Written by Andersen Gabrych, Devin Grayson, Bill Willingham, Bruce Jones and Will Pfeifer and no less than eleven artists, this slim volume reprints Batman #643-644, Batman Allies Secret Files & Origins 2005, Batman Villains Secret Files & Origins 2005, and Detective Comics #809-810.

© 2006 DC Comics. All Rights Reserved.

Superman Returns: The Movie and Other Tales

Superman Returns: The Movie and Other Tales 

By various

(DC Comics) ISBN 1-84576-282-7

This movie tie-in volume reprints the comic adaptation of Superman Returns and pads out with an eclectic collection of tales from the more recent portion of the Man of Steel‘s nigh seven decades of fun and thrills.

The Origin of Superman comes courtesy of The Amazing World of Superman Treasury Edition from 1973. The much-told tale gets another outing via E. Nelson Bridwell, Carmine Infantino, Curt Swan and Murphy Anderson, whilst the Luthor, Lois, Superman dynamic is re-examined by Stuart Immonen, Mark Millar and Yanick Paquette in A Night at the Opera originally seen in Adventures of Superman #575 (2000).

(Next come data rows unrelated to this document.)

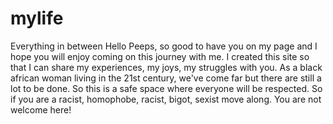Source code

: # mylife
Everything in between 
Hello Peeps, so good to have you on my page and I hope you will enjoy coming on this journey with me. I created this site so that I can share my experiences, my joys, my struggles with you. As a black african woman living in the 21st century, we've come far but there are still a lot to be done. So this is a safe space where everyone will be respected. So if you are a racist, homophobe, racist, bigot, sexist move along. You are not welcome here!
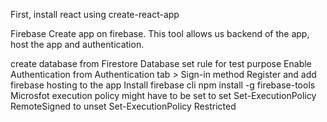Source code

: First, install react using create-react-app

Firebase
Create app on firebase. This tool allows us backend of the app, host the app and authentication.


create database from Firestore Database
    set rule for test purpose
Enable Authentication from Authentication tab > Sign-in method
Register and add firebase hosting to the app
    Install firebase cli
        npm install -g firebase-tools
    Microsfot execution policy might have to be set
        to set
            Set-ExecutionPolicy RemoteSigned
        to unset
            Set-ExecutionPolicy Restricted
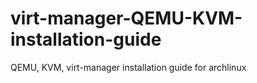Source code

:# virt-manager-QEMU-KVM-installation-guide
QEMU, KVM, virt-manager installation guide for archlinux
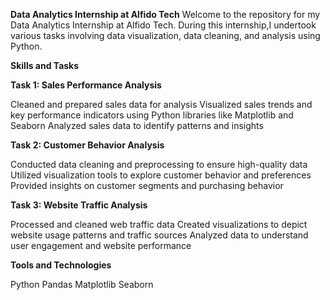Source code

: **Data Analytics Internship at Alfido Tech**
Welcome to the repository for my Data Analytics Internship at Alfido Tech. During this internship,I undertook various tasks involving data visualization, data cleaning, and analysis using Python.

**Skills and Tasks**

**Task 1: Sales Performance Analysis**

Cleaned and prepared sales data for analysis
Visualized sales trends and key performance indicators using Python libraries like Matplotlib and Seaborn
Analyzed sales data to identify patterns and insights

**Task 2: Customer Behavior Analysis**

Conducted data cleaning and preprocessing to ensure high-quality data
Utilized visualization tools to explore customer behavior and preferences
Provided insights on customer segments and purchasing behavior

**Task 3: Website Traffic Analysis**

Processed and cleaned web traffic data
Created visualizations to depict website usage patterns and traffic sources
Analyzed data to understand user engagement and website performance

**Tools and Technologies**

Python
Pandas
Matplotlib
Seaborn
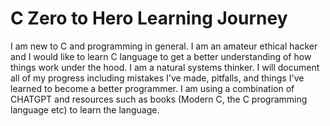 # C Zero to Hero Learning Journey

I am new to C and programming in general. I am an amateur ethical hacker and I would like to learn C language to get a better understanding of how things work under the hood. I am a natural systems thinker.
I will document all of my progress including mistakes I've made, pitfalls, and things I've learned to become a better programmer.
I am using a combination of CHATGPT and resources such as books (Modern C, the C programming language etc) to learn the language.
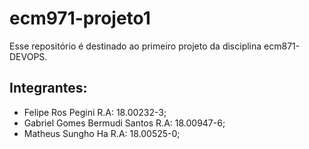 # ecm971-projeto1
Esse repositório é destinado ao primeiro projeto da disciplina ecm871-DEVOPS.

## Integrantes:
- Felipe Ros Pegini               R.A: 18.00232-3;
- Gabriel Gomes Bermudi Santos    R.A: 18.00947-6;
- Matheus Sungho Ha               R.A: 18.00525-0;
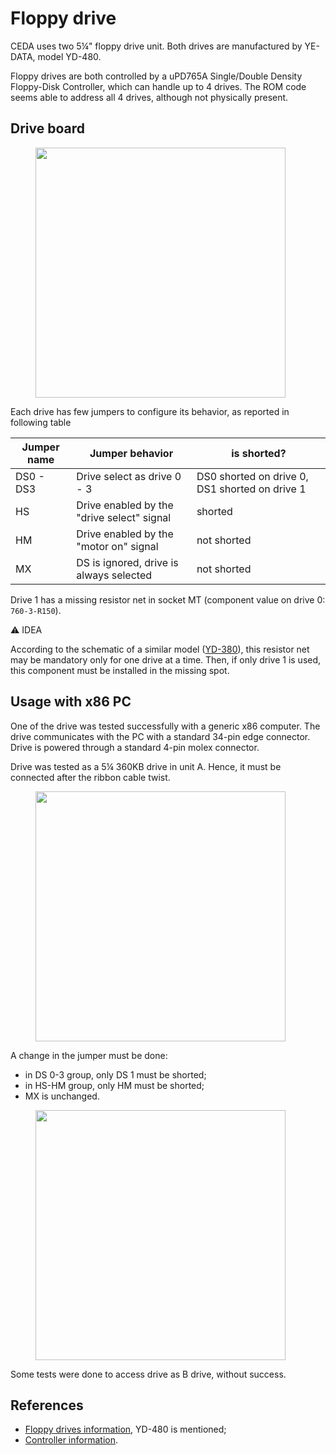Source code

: # Floppy drive

CEDA uses two 5¼" floppy drive unit.
Both drives are manufactured by YE-DATA, model YD-480.

Floppy drives are both controlled by a uPD765A Single/Double Density Floppy-Disk Controller, which can handle up to 4 drives.
The ROM code seems able to address all 4 drives, although not physically present.

## Drive board

<figure>
<img src="../assets/floppy-drive-board.jpg" width="400" />
</figure>

Each drive has few jumpers to configure its behavior, as reported in following table

| Jumper name | Jumper behavior                            | is shorted?                                    |
| ----------- | ------------------------------------------ | ---------------------------------------------- |
| DS0 - DS3   | Drive select as drive 0 - 3                | DS0 shorted on drive 0, DS1 shorted on drive 1 |
| HS          | Drive enabled by the "drive select" signal | shorted                                        |
| HM          | Drive enabled by the "motor on" signal     | not shorted                                    |
| MX          | DS is ignored, drive is always selected    | not shorted                                    |

Drive 1 has a missing resistor net in socket MT (component value on drive 0: `760-3-R150`).

:warning: IDEA

According to the schematic of a similar model ([YD-380](https://retrocmp.de/fdd/yd/Y-E_Data_YD-380_Maint_Sep1983.pdf)), this resistor net may be mandatory only for one drive at a time.
Then, if only drive 1 is used, this component must be installed in the missing spot.

## Usage with x86 PC

One of the drive was tested successfully with a generic x86 computer.
The drive communicates with the PC with a standard 34-pin edge connector.
Drive is powered through a standard 4-pin molex connector.

Drive was tested as a 5¼ 360KB drive in unit A. Hence, it must be connected after the ribbon cable twist.

<figure>
<img src="../assets/floppy-drive-ribbon.jpg" width="400" />
</figure>

A change in the jumper must be done:

- in DS 0-3 group, only DS 1 must be shorted;
- in HS-HM group, only HM must be shorted;
- MX is unchanged.

<figure>
<img src="../assets/floppy-drive-jumpers.jpg" width="400" />
</figure>

Some tests were done to access drive as B drive, without success.

## References

- [Floppy drives information](https://www.dosdays.co.uk/topics/floppy_drives.php), YD-480 is mentioned;
- [Controller information](https://www.cpcwiki.eu/index.php/765_FDC).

Geoff Johns, Brent Anderson and Ray Snyder show a lighter side in The Second Landing from Superman #185 (2002), Action Comics #810 (2004) provides a Christmas and New year’s fable by Joe Kelly and a fistful of guest artists, and the book ends with the delightful tale of Lois Lane’s fight to break the story of that brand new hero Superman, in Lois and the Big One from Superman Secret Files and Origins (2005) by Jami Bernard, Renato Guedes and Nick J. Napolitano.

© 2006 DC Comics. All Rights Reserved.

Superman/Shazam!: First Thunder

Superman/Shazam!: First Thunder

By Judd Winick & Joshua Middleton

(DC Comics) ISBN 1-84576-296-7

Good, old fashioned comic book romp as the Man of Steel meets up with neophyte superhero Captain Marvel, who is in fact a little boy with a tremendous gift. Full of big fights, dastardly villains, giant monsters and robots, all rendered in a painterly style very reminiscent of the old Fleischer Studio Superman cartoons.

This is a great read for all ages and serves as a solid introduction for anyone unfamiliar with some of the major players of the Infinite Crisis volumes.